Texto de lectura
= = = = =
En 2007 me parece evidentemente demasiado pronto eek para hablar de igualdad. Lo que pasa es que no es vuestra la culpa, estáis empapadas de estas ideas y os parecen buenas. Lo mismo que a una mujer afgana le parece bueno que le prohíban estudiar.


----------



## belén

No me puedo creer que estés diciéndome que como mujer española o de habla hispana no estoy preparada para la @. Lo siento, es superior a mi, no me veo con capacidad de réplica.


----------



## heidita

belén said:


> No me puedo creer que estés diciéndome que como mujer española o de habla hispana no estoy preparada para la @. Lo siento, es superior a mi, no me veo con capacidad de réplica.


 

Yo como mujer española-alemana también me he queado muda, ¡¡y eso es casi imposible!!


----------



## avok

sabrinita85 said:


> No es solo una *a*, es también una *o*...


 
Ooo, I don't know that because in Turkish we always use it for the "a" letter. 

Turkish is a "*gender-free*" language, we don't have "bienvenid*o*" and "bienvenid*a*", we just  use one word for both men and women.



sabrinita85 said:


> *@@@@@@@@@@@@@@ ¡VIVA LA ARROBA Y VIVA LA IGUALDAD DE SEXOS! @@@@@@@@@@@@@@*


 

Now, I see...... some people use "@" to mean "both" "a" and "o"......it is practical actually  

*VIVA GENDER FREE LANGUAGES*


----------



## sabrinita85

No se trata solo de españolas Belén. Y no se trata, claramente, solo de arrobitas.
= = = = =
En qué consiste
Reescriba el pasaje del texto de lectura que empieza con las palabras "En 2007 me parece" y concluye tras "le prohíban estudiar.", cambiando "igualdad" por "equidad".
= = = = =
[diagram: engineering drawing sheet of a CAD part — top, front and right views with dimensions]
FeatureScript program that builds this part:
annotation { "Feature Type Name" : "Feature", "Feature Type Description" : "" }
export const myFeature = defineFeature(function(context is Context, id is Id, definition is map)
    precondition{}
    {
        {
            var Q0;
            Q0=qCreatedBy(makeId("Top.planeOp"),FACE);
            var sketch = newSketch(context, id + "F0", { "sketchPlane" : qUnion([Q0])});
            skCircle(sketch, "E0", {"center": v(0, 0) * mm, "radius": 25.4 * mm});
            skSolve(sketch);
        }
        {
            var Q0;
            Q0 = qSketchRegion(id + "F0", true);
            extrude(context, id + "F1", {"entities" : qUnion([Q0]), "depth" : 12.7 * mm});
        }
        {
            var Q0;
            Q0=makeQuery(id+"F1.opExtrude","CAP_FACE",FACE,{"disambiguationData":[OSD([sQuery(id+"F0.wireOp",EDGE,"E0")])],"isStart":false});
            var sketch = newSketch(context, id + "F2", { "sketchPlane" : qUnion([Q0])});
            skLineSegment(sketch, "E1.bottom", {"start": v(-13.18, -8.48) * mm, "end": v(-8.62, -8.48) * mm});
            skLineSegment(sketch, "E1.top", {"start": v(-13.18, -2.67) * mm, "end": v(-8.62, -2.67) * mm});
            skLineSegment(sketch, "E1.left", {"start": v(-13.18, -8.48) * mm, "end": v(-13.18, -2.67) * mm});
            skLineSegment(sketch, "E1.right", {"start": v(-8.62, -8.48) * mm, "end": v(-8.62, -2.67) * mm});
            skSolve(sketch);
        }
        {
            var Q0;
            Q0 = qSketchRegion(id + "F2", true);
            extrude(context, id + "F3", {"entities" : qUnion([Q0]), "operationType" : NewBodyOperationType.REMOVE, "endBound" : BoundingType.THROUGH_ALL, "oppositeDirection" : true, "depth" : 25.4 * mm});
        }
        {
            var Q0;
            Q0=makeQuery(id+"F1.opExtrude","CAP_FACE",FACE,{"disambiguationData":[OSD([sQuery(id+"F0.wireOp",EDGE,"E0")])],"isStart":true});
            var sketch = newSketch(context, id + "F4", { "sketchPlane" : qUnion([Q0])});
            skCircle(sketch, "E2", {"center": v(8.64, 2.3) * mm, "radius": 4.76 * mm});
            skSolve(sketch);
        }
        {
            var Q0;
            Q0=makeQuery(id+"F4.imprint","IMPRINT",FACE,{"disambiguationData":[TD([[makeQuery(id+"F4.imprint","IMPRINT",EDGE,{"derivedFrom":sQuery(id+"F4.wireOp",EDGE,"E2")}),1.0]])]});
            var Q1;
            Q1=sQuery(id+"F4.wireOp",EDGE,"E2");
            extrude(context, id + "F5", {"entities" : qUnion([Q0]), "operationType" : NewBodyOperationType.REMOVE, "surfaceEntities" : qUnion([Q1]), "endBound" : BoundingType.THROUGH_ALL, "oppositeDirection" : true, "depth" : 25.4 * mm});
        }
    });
= = = = =
Respuesta propuesta
En 2007 me parece evidentemente demasiado pronto eek para hablar de equidad. Lo que pasa es que no es vuestra la culpa, estáis empapadas de estas ideas y os parecen buenas. Lo mismo que a una mujer afgana le parece bueno que le prohíban estudiar.